These more public crises were the subject of much post-war sculpture and provide a further context for Cantate Domino. In Rotterdam - a city almost completely flattened by wartime bombing - Ossip Zadkine's The Destroyed City, 1946-53 (Leuvesluis, Rotterdam, repr. Gaston-Louis Marchal, Ossip Zadkine: La Sculpture ... Toute la vie, Rodez, 1992, p.121) addressed themes of suffering and regeneration through a figure with uplifted arms. This appears to be indebted directly to Rodin's Prodigal Son, c.1889 - which Read illustrated in The Art of Sculpture, 1956 (repr. pl.189); both take the very pose which is sometimes recognised in Hepworth's sculpture. Soon after, Naum Gabo built the Bijenkorf Construction, 1956-7 (N.V. Magazijn De Bijenkorf, Coolsingel, Rotterdam, repr. Steven A. Nash and Jörn Merkert, Naum Gabo Sixty Years of Constructivism, exh. cat. Dallas Museum of Fine Art, 1985, p.42, fig.50, no.67.5), also in Rotterdam. This took to a monumental scale his simpler submission for theUnknown Political Prisoner competition in 1952 (e.g. Model for a 'Monument to the Unknown Political Prisoner', 1952, Tate Gallery T02187, repr. ibid. p.127, pl. 45, no.61.2), which raised up finely tapering bows. Hepworth knew this work as she was a fellow prize-winner in the competition. Beyond the formal similarity of the open rising form, the asymmetry and organicism of Cantate Domino establishes a human dimension and scale more personal than Gabo's monument.

__ASSIGNMENT 1__. Please list every artist whose work is named in the passage on post-war sculpture.
__ASSIGNMENT 2__. According to the passage on post-war sculpture, why was Hepworth familiar with Gabo's submission for the Unknown Political Prisoner competition?
__ASSIGNMENT 3__. In the passage on post-war sculpture, what year was the Unknown Political Prisoner competition held?
The entries have no connection to the passage on post-war sculpture.

__Saved data entries__.
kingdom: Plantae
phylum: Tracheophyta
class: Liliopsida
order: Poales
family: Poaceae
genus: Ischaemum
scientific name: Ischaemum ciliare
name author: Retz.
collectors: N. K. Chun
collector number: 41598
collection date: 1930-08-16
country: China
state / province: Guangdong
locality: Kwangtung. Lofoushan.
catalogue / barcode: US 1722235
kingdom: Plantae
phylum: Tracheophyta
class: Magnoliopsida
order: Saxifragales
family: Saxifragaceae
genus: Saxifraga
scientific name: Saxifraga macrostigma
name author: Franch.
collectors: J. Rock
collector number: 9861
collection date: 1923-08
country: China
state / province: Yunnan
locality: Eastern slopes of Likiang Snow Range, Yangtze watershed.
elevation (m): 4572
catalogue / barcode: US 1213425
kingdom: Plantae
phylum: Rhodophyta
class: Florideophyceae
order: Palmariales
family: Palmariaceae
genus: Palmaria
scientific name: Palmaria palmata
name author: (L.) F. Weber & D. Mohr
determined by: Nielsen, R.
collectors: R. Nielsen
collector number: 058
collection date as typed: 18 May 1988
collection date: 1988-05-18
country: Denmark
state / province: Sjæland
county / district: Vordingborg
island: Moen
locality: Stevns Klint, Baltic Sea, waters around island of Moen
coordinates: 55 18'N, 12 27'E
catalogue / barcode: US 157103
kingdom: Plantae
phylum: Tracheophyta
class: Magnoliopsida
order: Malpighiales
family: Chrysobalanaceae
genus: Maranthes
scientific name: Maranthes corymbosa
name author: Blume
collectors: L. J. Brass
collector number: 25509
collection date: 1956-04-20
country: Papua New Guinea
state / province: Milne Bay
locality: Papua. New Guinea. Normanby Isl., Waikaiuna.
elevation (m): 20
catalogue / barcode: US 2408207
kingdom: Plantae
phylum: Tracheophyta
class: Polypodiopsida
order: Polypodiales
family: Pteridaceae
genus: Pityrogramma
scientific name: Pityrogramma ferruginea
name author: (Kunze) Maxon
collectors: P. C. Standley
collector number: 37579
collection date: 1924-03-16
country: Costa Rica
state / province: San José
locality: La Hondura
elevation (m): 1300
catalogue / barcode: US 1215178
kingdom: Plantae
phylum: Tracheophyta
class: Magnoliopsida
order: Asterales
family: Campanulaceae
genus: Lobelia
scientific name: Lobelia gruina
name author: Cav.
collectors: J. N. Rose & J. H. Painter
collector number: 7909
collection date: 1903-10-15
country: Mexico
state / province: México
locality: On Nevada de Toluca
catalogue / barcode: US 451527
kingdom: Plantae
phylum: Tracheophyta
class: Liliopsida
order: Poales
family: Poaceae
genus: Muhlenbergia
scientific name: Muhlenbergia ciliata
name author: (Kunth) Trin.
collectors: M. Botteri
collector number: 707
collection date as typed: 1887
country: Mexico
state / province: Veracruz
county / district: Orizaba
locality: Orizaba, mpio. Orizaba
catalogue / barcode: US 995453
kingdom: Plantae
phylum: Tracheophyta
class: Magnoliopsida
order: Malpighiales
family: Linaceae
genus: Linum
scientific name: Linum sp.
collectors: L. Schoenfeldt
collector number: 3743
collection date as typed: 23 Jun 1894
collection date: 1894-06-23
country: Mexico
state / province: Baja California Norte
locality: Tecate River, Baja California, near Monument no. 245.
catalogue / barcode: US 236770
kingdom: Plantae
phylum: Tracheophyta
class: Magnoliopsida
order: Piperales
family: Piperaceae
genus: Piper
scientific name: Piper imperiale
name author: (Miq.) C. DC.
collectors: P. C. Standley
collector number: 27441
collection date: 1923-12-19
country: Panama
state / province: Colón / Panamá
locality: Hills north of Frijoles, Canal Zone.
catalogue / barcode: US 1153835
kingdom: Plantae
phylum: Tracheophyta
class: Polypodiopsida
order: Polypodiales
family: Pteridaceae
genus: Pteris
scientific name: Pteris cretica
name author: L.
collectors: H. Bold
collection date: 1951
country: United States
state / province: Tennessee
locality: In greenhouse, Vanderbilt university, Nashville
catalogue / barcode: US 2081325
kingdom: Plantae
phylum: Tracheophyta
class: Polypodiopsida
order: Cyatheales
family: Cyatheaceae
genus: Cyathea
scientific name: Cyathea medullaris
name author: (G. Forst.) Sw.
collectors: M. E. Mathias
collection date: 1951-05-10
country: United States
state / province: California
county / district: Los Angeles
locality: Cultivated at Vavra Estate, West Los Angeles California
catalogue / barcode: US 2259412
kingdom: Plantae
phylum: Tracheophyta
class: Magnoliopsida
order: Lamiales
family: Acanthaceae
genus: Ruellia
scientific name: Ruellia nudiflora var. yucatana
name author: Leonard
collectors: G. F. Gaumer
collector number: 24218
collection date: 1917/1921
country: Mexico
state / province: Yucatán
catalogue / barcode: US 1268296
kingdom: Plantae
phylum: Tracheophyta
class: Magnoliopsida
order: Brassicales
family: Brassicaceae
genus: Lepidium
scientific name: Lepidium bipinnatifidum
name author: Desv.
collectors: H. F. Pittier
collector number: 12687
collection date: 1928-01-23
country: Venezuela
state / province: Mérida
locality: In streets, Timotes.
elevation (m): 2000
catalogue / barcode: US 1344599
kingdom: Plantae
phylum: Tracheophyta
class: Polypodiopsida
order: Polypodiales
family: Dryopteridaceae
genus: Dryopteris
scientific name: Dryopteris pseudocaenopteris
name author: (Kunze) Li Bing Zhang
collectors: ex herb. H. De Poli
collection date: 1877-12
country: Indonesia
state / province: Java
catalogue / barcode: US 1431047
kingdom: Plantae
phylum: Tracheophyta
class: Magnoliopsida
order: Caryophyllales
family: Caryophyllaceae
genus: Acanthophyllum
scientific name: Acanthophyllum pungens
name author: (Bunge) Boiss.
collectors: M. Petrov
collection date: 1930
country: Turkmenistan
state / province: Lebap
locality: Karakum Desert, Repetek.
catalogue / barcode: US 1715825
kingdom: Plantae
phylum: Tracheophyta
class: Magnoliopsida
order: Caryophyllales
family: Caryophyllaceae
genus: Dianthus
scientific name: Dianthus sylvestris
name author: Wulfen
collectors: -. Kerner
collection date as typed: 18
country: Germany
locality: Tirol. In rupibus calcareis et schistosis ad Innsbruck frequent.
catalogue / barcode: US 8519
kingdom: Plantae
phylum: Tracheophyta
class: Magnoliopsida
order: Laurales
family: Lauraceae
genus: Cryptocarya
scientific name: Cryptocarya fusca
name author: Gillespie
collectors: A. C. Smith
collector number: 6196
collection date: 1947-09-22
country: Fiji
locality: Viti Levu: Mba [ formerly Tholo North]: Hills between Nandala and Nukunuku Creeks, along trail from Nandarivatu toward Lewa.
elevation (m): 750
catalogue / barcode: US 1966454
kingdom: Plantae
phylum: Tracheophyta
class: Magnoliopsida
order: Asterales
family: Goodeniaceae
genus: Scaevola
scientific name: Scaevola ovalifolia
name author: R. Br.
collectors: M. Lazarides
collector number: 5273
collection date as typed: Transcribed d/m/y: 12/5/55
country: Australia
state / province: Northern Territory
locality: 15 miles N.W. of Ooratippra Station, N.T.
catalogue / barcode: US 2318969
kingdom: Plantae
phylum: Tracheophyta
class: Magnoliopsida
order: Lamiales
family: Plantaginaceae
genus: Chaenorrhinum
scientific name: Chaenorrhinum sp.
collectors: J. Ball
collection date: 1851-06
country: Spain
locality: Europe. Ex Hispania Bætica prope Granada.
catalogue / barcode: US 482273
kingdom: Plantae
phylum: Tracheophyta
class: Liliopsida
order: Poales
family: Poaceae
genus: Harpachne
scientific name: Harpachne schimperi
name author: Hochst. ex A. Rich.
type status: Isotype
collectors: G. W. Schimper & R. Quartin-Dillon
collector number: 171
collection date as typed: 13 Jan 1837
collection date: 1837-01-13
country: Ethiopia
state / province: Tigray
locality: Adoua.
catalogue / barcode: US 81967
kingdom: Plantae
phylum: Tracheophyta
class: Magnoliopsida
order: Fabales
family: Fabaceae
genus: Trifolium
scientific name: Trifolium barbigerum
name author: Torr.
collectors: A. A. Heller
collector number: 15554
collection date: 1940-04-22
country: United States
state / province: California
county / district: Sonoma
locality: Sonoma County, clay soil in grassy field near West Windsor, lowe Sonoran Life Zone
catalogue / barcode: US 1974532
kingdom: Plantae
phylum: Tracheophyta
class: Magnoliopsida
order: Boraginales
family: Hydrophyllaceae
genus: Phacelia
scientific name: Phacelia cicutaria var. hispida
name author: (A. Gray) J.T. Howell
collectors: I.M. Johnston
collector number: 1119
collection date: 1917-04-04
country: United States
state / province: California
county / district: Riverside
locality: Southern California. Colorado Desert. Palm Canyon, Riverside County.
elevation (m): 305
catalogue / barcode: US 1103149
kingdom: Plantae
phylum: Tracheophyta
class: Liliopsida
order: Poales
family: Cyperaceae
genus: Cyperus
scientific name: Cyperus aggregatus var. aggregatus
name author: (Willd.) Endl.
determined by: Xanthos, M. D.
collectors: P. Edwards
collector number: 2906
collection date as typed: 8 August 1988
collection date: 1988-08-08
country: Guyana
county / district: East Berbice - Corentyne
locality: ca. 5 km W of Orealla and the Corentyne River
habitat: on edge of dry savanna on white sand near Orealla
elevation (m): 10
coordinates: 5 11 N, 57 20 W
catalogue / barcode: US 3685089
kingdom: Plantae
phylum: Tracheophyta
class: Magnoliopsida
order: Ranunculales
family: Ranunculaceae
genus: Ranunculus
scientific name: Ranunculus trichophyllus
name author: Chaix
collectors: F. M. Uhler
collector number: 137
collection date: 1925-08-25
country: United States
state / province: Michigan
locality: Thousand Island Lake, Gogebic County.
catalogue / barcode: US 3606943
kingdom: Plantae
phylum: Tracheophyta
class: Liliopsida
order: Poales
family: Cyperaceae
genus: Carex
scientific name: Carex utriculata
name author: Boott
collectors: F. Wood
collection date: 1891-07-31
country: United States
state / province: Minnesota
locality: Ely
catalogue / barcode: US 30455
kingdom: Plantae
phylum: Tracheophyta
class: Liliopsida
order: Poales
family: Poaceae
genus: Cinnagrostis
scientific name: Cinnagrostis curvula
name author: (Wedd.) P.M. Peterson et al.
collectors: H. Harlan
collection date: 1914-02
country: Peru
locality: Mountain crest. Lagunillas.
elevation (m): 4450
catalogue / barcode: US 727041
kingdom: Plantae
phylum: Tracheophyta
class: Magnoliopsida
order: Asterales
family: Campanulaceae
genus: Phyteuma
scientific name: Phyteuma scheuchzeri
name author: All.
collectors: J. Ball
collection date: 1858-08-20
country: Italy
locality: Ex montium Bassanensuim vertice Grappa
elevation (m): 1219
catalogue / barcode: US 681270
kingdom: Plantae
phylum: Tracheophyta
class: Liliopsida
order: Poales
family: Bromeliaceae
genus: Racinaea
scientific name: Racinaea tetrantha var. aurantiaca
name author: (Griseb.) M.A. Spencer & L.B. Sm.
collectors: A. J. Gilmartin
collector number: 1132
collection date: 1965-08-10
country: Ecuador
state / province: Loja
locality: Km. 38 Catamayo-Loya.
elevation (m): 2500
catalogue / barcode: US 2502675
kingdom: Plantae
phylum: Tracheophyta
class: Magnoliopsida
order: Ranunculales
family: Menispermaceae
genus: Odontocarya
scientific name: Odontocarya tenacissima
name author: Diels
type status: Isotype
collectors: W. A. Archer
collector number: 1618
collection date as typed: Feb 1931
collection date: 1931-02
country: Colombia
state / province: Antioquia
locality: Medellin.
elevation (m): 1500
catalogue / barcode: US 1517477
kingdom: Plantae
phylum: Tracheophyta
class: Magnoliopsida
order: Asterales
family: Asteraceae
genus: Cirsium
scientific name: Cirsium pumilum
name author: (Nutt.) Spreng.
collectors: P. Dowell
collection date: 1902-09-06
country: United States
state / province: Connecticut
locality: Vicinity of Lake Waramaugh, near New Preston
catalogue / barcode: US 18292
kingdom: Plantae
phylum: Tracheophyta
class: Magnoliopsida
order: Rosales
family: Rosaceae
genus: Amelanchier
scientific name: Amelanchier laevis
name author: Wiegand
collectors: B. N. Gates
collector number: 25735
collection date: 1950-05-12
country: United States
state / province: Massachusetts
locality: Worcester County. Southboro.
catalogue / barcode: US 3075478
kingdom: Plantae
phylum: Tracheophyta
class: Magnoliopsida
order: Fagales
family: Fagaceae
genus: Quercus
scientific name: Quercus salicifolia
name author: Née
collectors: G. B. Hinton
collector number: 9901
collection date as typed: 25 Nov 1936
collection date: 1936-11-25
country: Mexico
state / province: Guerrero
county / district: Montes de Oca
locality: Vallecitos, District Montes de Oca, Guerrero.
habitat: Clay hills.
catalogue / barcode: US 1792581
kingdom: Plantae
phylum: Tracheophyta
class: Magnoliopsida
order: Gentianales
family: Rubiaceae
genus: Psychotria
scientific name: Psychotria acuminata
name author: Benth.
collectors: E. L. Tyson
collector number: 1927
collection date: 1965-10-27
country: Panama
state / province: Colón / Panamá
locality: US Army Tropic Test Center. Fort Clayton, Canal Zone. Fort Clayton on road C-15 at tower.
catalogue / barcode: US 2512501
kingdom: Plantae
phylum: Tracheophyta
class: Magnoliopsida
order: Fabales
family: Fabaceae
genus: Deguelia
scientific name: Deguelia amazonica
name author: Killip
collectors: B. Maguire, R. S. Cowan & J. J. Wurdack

__EXERCISE OUTPUT 1__. Ossip Zadkine, Rodin, Naum Gabo, Hepworth

__EXERCISE OUTPUT 2__. Hepworth knew Gabo's submission because she was also a prize-winner in the same competition.

__EXERCISE OUTPUT 3__. 1952